-- Opening Marker --

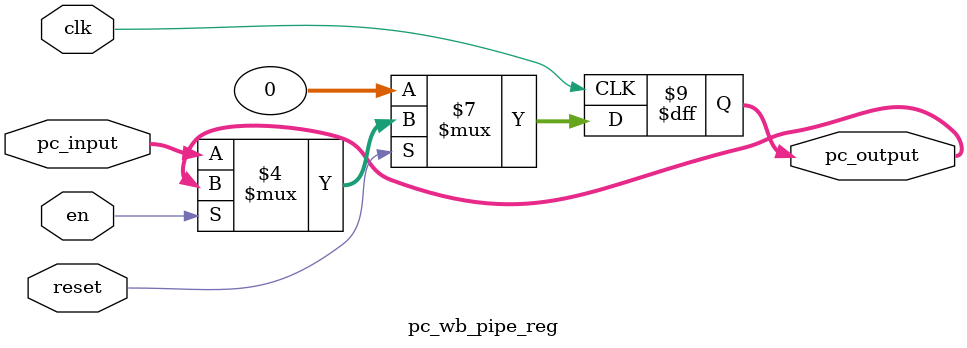
<source format=v>
module pc_wb_pipe_reg (
    input clk,
    input reset,
    input en,
    input [31:0]pc_input,
    output reg [31:0] pc_output
    );

always@(posedge clk)
    begin
        if(~reset)
            begin
                pc_output <= 32'b0;
            end
        else if (!en)
            begin
                pc_output <= pc_input;
            end             
    end
endmodule
</source>
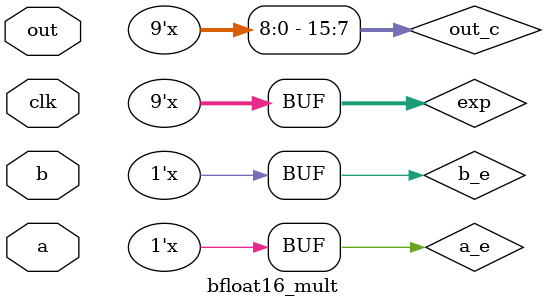
<source format=v>
module bfloat16_mult(clk, a, b, out);
  input clk;
  input [15:0] a;
  input [15:0] b;
  input [15:0] out;
  wire [15:0] out_c;
  wire [15:0] man_mult_out;
  wire [15:0] man;
  reg [3:0] shift;
  wire [8:0] neg_shift;
  wire [8:0] exp;

  bfloat_man_mult m0(.a({2'b01, a_r[6:0]}), .b({2'b01, b_r[6:0]}), .out(man_mult_out));

  always @(man_mult_out) begin
    casez(man_mult_out)
      16'b1???????????????: shift = 4'd00;
      16'b01??????????????: shift = 4'd01;
      16'b001?????????????: shift = 4'd02;
      16'b0001????????????: shift = 4'd03;
      16'b00001???????????: shift = 4'd04;
      16'b000001??????????: shift = 4'd05;
      16'b0000001?????????: shift = 4'd06;
      16'b00000001????????: shift = 4'd07;
      16'b000000001???????: shift = 4'd08;
      16'b0000000001??????: shift = 4'd09;
      16'b00000000001?????: shift = 4'd10;
      16'b000000000001????: shift = 4'd11;
      16'b0000000000001???: shift = 4'd12;
      16'b00000000000001??: shift = 4'd13;
      16'b000000000000001?: shift = 4'd14;
      16'b0000000000000001: shift = 4'd15;
      default: shift = 4'd00;
    endcase
  end

  assign a_e = {1'b0, a_r[14:7]} + 9'b110000001; // -127
  assign b_e = {1'b0, b_r[14:7]} + 9'b110000001; // -127
  assign out_c[15] = a_r[15] ^ b_r[15];
  assign man = man_mult_out << shift;
  assign out_c[6:0] = man[14:8];
  assign neg_shift = ~({5'b00000, shift}) + 1;
  assign exp = a_e + b_e + 9'b010000000 + neg_shift;
  assign out_c[14:7] = exp[7:0];

  always @(posedge clk) begin
    a_r <= a;
    b_r <= b;
    out <= out_c;
  end
endmodule

</source>
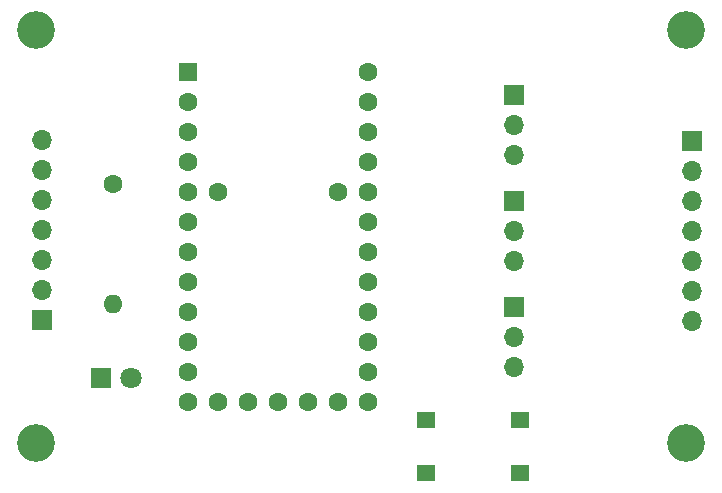
<source format=gbr>
%TF.GenerationSoftware,KiCad,Pcbnew,9.0.1*%
%TF.CreationDate,2025-04-01T19:12:10+10:00*%
%TF.ProjectId,payload_controlboard,7061796c-6f61-4645-9f63-6f6e74726f6c,rev?*%
%TF.SameCoordinates,Original*%
%TF.FileFunction,Soldermask,Top*%
%TF.FilePolarity,Negative*%
%FSLAX46Y46*%
G04 Gerber Fmt 4.6, Leading zero omitted, Abs format (unit mm)*
G04 Created by KiCad (PCBNEW 9.0.1) date 2025-04-01 19:12:10*
%MOMM*%
%LPD*%
G01*
G04 APERTURE LIST*
%ADD10R,1.700000X1.700000*%
%ADD11O,1.700000X1.700000*%
%ADD12C,3.200000*%
%ADD13R,1.800000X1.800000*%
%ADD14C,1.800000*%
%ADD15R,1.549908X1.400048*%
%ADD16R,1.600000X1.600000*%
%ADD17C,1.600000*%
%ADD18O,1.600000X1.600000*%
G04 APERTURE END LIST*
D10*
%TO.C,J5*%
X107500000Y-102540000D03*
D11*
X107500000Y-100000000D03*
X107500000Y-97460000D03*
X107500000Y-94920000D03*
X107500000Y-92380000D03*
X107500000Y-89840000D03*
X107500000Y-87300000D03*
%TD*%
D12*
%TO.C,H2*%
X162000000Y-78000000D03*
%TD*%
D13*
%TO.C,POWER*%
X112460000Y-107500000D03*
D14*
X115000000Y-107500000D03*
%TD*%
D12*
%TO.C,H1*%
X107000000Y-78000000D03*
%TD*%
D15*
%TO.C,RESET*%
X140050004Y-111000000D03*
X140050004Y-115500002D03*
X148000000Y-111000000D03*
X148000000Y-115500002D03*
%TD*%
D10*
%TO.C,J2*%
X147500000Y-92475000D03*
D11*
X147500000Y-95015000D03*
X147500000Y-97555000D03*
%TD*%
D10*
%TO.C,J1*%
X147500000Y-101475000D03*
D11*
X147500000Y-104015000D03*
X147500000Y-106555000D03*
%TD*%
D12*
%TO.C,H3*%
X107000000Y-113000000D03*
%TD*%
%TO.C,H4*%
X162000000Y-113000000D03*
%TD*%
D16*
%TO.C,Teensy 2.0*%
X119880000Y-81530000D03*
D17*
X119880000Y-84070000D03*
X119880000Y-86610000D03*
X119880000Y-89150000D03*
X119880000Y-91690000D03*
X119880000Y-94230000D03*
X119880000Y-96770000D03*
X119880000Y-99310000D03*
X119880000Y-101850000D03*
X119880000Y-104390000D03*
X119880000Y-106930000D03*
X119880000Y-109470000D03*
X122420000Y-109470000D03*
X124960000Y-109470000D03*
X127500000Y-109470000D03*
X130040000Y-109470000D03*
X132580000Y-109470000D03*
X135120000Y-109470000D03*
X135120000Y-106930000D03*
X135120000Y-104390000D03*
X135120000Y-101850000D03*
X135120000Y-99310000D03*
X135120000Y-96770000D03*
X135120000Y-94230000D03*
X135120000Y-91690000D03*
X135120000Y-89150000D03*
X135120000Y-86610000D03*
X135120000Y-84070000D03*
X135120000Y-81530000D03*
X122420000Y-91690000D03*
X132580000Y-91690000D03*
%TD*%
D10*
%TO.C,J3*%
X162500000Y-87420000D03*
D11*
X162500000Y-89960000D03*
X162500000Y-92500000D03*
X162500000Y-95040000D03*
X162500000Y-97580000D03*
X162500000Y-100120000D03*
X162500000Y-102660000D03*
%TD*%
D10*
%TO.C,J4*%
X147500000Y-83475000D03*
D11*
X147500000Y-86015000D03*
X147500000Y-88555000D03*
%TD*%
D17*
%TO.C,100R*%
X113500000Y-91000000D03*
D18*
X113500000Y-101160000D03*
%TD*%
M02*

</source>
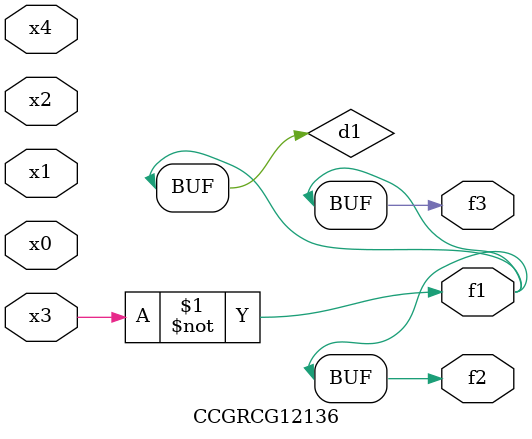
<source format=v>
module CCGRCG12136(
	input x0, x1, x2, x3, x4,
	output f1, f2, f3
);

	wire d1, d2;

	xnor (d1, x3);
	not (d2, x1);
	assign f1 = d1;
	assign f2 = d1;
	assign f3 = d1;
endmodule

</source>
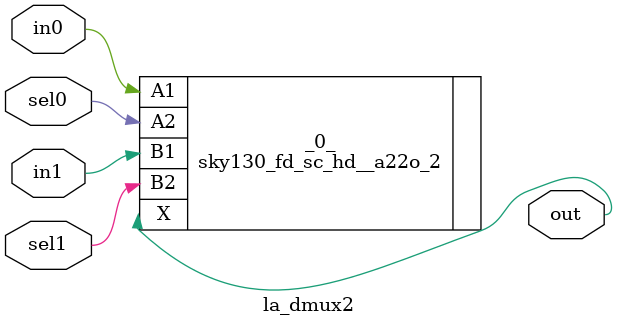
<source format=v>

module la_dmux2(sel1, sel0, in1, in0, out);
  input in0;
  input in1;
  output out;
  input sel0;
  input sel1;
  sky130_fd_sc_hd__a22o_2 _0_ (
    .A1(in0),
    .A2(sel0),
    .B1(in1),
    .B2(sel1),
    .X(out)
  );
endmodule

</source>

-- Closing Marker --

> [YOUR ASSIGNMENT]
From the material above, please return each line containing "wire".

> [ANSWER TO THE EXERCISE]
  wire [15:0] out_c;
  wire [15:0] man_mult_out;
  wire [15:0] man;
  wire [8:0] neg_shift;
  wire [8:0] exp;
	wire d1, d2;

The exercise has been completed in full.